--- SELECTED EXCERPT Enclosed Below ---
Genocide should be understood to exist from three quite distinct moral, political, and legal perspectives. The moral perspective is made clear in Gaza by the declared intentions, policies, and practices of Israel’s highest leaders, and carried out in a totally disproportionate, indiscriminate, and lawless manner, and aggravated by consistently sadistic and demeaning treatment of Palestinian civilians who fall under the control of the Israeli armed forces. The political perspective is established in Gaza by numerous trustworthy witnesses and victims, as well as by vivid visual evidence of genocide line of justifications adopted by Israel and its supporters. The legal perspective relies on the presentation of evidence and interpretations of international law, above all by the delineation of genocide in the Convention on the  Prevention and Punishment of the Crime of Genocide (1948). Provisional conclusions as to international law can be derived from the opinions of legal experts holding important professional positions. For instance, the current UN Human Rights Council Special Rapporteur for Occupied Palestine issued an excellent report entitled ‘The Anatomy of a Genocide’ that carefully analyzed the elements of the crime and concluded that the facts and law supported the allegation of genocide. And yet until a qualified national or international tribunal with jurisdictional authority to assess the charge of genocide examines the evidence and hears the arguments of the defendant government or political actor it is impossible to say with technical propriety that the behavior in question is genocide from a legal perspective.
--- End of Enclosed SELECTED EXCERPT ---
--- DATA EXTRACT Enclosed Below ---
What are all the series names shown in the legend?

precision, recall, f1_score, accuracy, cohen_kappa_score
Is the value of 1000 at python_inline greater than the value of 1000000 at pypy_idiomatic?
--- End of Enclosed DATA EXTRACT ---
* WORK TASK:
Please answer these questions about the text on genocide:
(a) What year is given for the Convention on the Prevention and Punishment of the Crime of Genocide?
(b) What is the title of the report issued by the UN Human Rights Council Special Rapporteur for Occupied Palestine?
(c) What three perspectives does the text say genocide should be understood from?

* SOLUTION:
(a) 1948
(b) 'The Anatomy of a Genocide'
(c) Moral, political, and legal